Having locals touch my waist-length braids with bemusement, or being told by a man on the train that my “different appearance” was what triggered his three-year-old son’s crying outburst are a couple of incidents that increased my self-awareness during my time in Germany.
I knew I needed to reach out to others who, like myself, were based overseas in less culturally diverse environments and I became inspired to collect a range of stories and document these individual experiences to form a catalogue. Fast-forward a few months, and I launched The Travellers of Colour Collective : a blog that connects like-minded people by sharing our written accounts of our experiences abroad. It has now been a year since The Travellers of Colour Collective was launched, and it has been hugely rewarding, providing a platform for us to express our real, unfiltered chronicles of our various trips around the world.
“only very few could identify with my specific experiences as a woman of colour”
As a black woman embarking on a year abroad, I always saw myself as being placed in a unique position amongst my mostly white counterparts. I realised that, although I could share in feelings of homesickness and cultural displacement, only very few could identify with my specific experiences as a woman of colour. Uprooting myself from the melting pot of London to a small German town made me aware of how my race could play into this new demographic.
I didn’t resign myself to a year abroad riddled with microaggressions and other problematic encounters; l lived conveniently close to Düsseldorf, one of Germany’s more vibrant, dynamic cities. Being the only teacher of colour in the school I worked at was an enriching experience for me as well as my students. In spite of this, I still could not help but feel a sense of isolation thanks to my being black and British, living in a town of mostly white German natives.

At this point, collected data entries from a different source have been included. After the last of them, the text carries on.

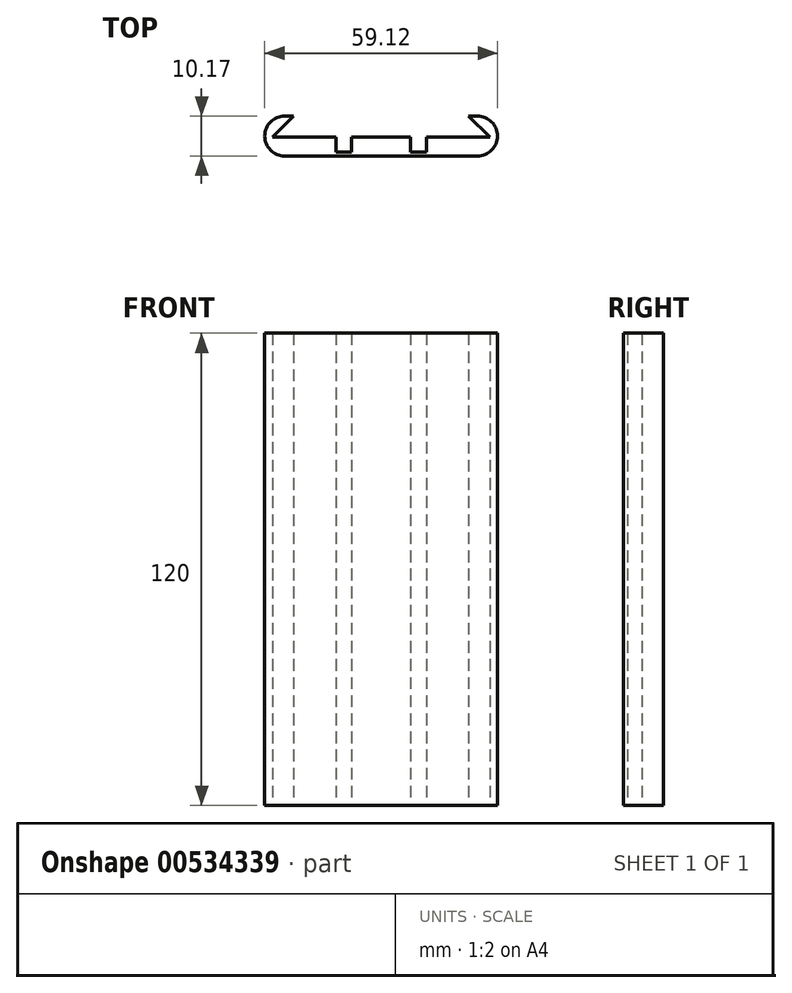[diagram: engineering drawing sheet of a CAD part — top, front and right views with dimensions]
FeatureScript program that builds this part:
annotation { "Feature Type Name" : "Feature", "Feature Type Description" : "" }
export const myFeature = defineFeature(function(context is Context, id is Id, definition is map)
    precondition{}
    {
        {
            var Q0;
            Q0=qCreatedBy(makeId("Top.planeOp"),FACE);
            var sketch = newSketch(context, id + "F0", { "sketchPlane" : qUnion([Q0])});
            skLineSegment(sketch, "E0.top", {"start": v(29.56, -7.15) * mm, "end": v(-29.56, -7.15) * mm});
            skLineSegment(sketch, "E0.left", {"start": v(29.56, 3.02) * mm, "end": v(29.56, -7.15) * mm});
            skLineSegment(sketch, "E0.right", {"start": v(-29.56, 3.02) * mm, "end": v(-29.56, -7.15) * mm});
            skPoint(sketch, "E0.middle", {"position": v(0, 0) * mm});
            skPoint(sketch, "E1", {"position": v(-17.65, 7.62) * mm});
            skPoint(sketch, "E2", {"position": v(17.65, 7.62) * mm});
            skLineSegment(sketch, "E3.top", {"start": v(-27.65, -2.38) * mm, "end": v(-11.5, -2.38) * mm});
            skLineSegment(sketch, "E3.left", {"start": v(-22.24, 3.02) * mm, "end": v(-27.65, -2.38) * mm});
            skLineSegment(sketch, "E3.right", {"start": v(22.24, 3.02) * mm, "end": v(27.65, -2.38) * mm});
            skLineSegment(sketch, "E4", {"start": v(-7.5, -2.38) * mm, "end": v(-7.5, -6.15) * mm});
            skLineSegment(sketch, "E5", {"start": v(7.5, -2.38) * mm, "end": v(7.5, -6.15) * mm});
            skPoint(sketch, "E6", {"position": v(0, -2.38) * mm});
            skLineSegment(sketch, "E7", {"start": v(0, -2.38) * mm, "end": v(0, -7.15) * mm, "construction": true});
            skLineSegment(sketch, "E8", {"start": v(-11.5, -2.38) * mm, "end": v(-11.5, -6.15) * mm});
            skLineSegment(sketch, "E9", {"start": v(11.5, -2.38) * mm, "end": v(11.5, -6.15) * mm});
            skLineSegment(sketch, "E10", {"start": v(-11.5, -4.77) * mm, "end": v(-7.5, -4.77) * mm, "construction": true});
            skLineSegment(sketch, "E11", {"start": v(7.5, -4.77) * mm, "end": v(11.5, -4.77) * mm, "construction": true});
            skLineSegment(sketch, "E12", {"start": v(-11.5, -6.15) * mm, "end": v(-7.5, -6.15) * mm});
            skLineSegment(sketch, "E13", {"start": v(-3.71, -6.15) * mm, "end": v(-3.71, -7.15) * mm, "construction": true});
            skLineSegment(sketch, "E14.trimOffspring", {"start": v(7.5, -6.15) * mm, "end": v(11.5, -6.15) * mm});
            skPoint(sketch, "E15.orphan", {"position": v(-11.5, -7.15) * mm});
            skPoint(sketch, "E16.orphan", {"position": v(-7.5, -7.15) * mm});
            skPoint(sketch, "E17.orphan", {"position": v(7.5, -7.15) * mm});
            skPoint(sketch, "E18.orphan", {"position": v(11.5, -7.15) * mm});
            skLineSegment(sketch, "E19.trimOffspring", {"start": v(11.5, -2.38) * mm, "end": v(27.65, -2.38) * mm});
            skLineSegment(sketch, "E20.trimOffspring", {"start": v(-7.5, -2.38) * mm, "end": v(7.5, -2.38) * mm});
            skPoint(sketch, "E21.start.orphan", {"position": v(0, -4.77) * mm});
            skLineSegment(sketch, "E22", {"start": v(-29.56, 3.02) * mm, "end": v(-22.24, 3.02) * mm});
            skLineSegment(sketch, "E23.trimOffspring", {"start": v(22.24, 3.02) * mm, "end": v(29.56, 3.02) * mm});
            skPoint(sketch, "E24.trimOffspring.end.orphan", {"position": v(-29.56, 7.15) * mm});
            skPoint(sketch, "E25.orphan", {"position": v(29.56, 7.15) * mm});
            skLineSegment(sketch, "E26", {"start": v(-27.65, -2.38) * mm, "end": v(27.65, -2.38) * mm, "construction": true});
            skLineSegment(sketch, "E27", {"start": v(-7.5, -3.85) * mm, "end": v(0, -3.85) * mm, "construction": true});
            skLineSegment(sketch, "E28", {"start": v(0, -3.85) * mm, "end": v(7.5, -3.85) * mm, "construction": true});
            skSolve(sketch);
        }
        {
            var Q0;
            Q0 = qSketchRegion(id + "F0", true);
            extrude(context, id + "F1", {"entities" : qUnion([Q0]), "depth" : 120 * mm, "offsetDistance" : 25.4 * mm});
        }
        {
            var Q0;
            Q0=makeQuery(id+"F1.opExtrude","SWEPT_EDGE",EDGE,{"disambiguationData":[OSD([sQuery(id+"F0.wireOp",EDGE,"E0.right"),sQuery(id+"F0.wireOp",EDGE,"E22")])]});
            var Q1;
            Q1=makeQuery(id+"F1.opExtrude","SWEPT_EDGE",EDGE,{"disambiguationData":[OSD([sQuery(id+"F0.wireOp",EDGE,"E0.top"),sQuery(id+"F0.wireOp",EDGE,"E0.right")])]});
            var Q2;
            Q2=makeQuery(id+"F1.opExtrude","SWEPT_EDGE",EDGE,{"disambiguationData":[OSD([sQuery(id+"F0.wireOp",EDGE,"E0.top"),sQuery(id+"F0.wireOp",EDGE,"E0.left")])]});
            var Q3;
            Q3=makeQuery(id+"F1.opExtrude","SWEPT_EDGE",EDGE,{"disambiguationData":[OSD([sQuery(id+"F0.wireOp",EDGE,"E0.left"),sQuery(id+"F0.wireOp",EDGE,"E23.trimOffspring")])]});
            fillet(context, id + "F2", {"entities" : qUnion([Q0, Q1, Q2, Q3]), "radius" : 5.08 * mm, "tangentPropagation" : true, "allowEdgeOverflow" : false});
        }
    });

Many (if not all) blog posts speak of positive cultural exchange, particularly with diasporic communities. An African-American woman visited Afro-descended regions in Cuba, while another shared her delight in finding an Ethiopian diaspora in Australia. This is what I love about the Travellers of Colour Collective: its ability to showcase the diversity of our experiences. It highlights the unique challenges we have, or may face, but also serves as a source of empowerment to continue to venture out into the wider world.
“the websites that popped up consistently portrayed general experiences by white travellers”

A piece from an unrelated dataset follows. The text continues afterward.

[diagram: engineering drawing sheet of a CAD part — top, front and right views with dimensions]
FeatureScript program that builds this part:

When I first started building my blog, I was passionate about bringing forward a narrative that is arguably underrepresented in mainstream travel media. Before I left for Germany, I decided to do some generic research to quell my pre- year abroad nerves and gain perspective on what a typical year away could entail. However, I found that when I would type in “year abroad blogs” in the search engine, the websites that popped up consistently portrayed general experiences by white travellers.
Our travel narratives were largely absent from the most popular travel blogs. It was only when I tailored my search to “travel blogs by people of colour” that I was truly able to see the vibrant yet eye-opening stories we have to share, and I wanted to contribute to the dissemination of that. I wanted my blog to bring our distinct experiences deservedly to the forefront.
The Travellers of Colour Collective is a small but growing community that encompasses all of our types of travel: whether it be a year abroad, a short vacation or being raised in a different country. It has been so uplifting seeing the plurality of experience yet individuality of our testimonies. I never thought my nine month stay in Germany would eventually lead to connecting with people from all corners of the world and sharing our stories with each other.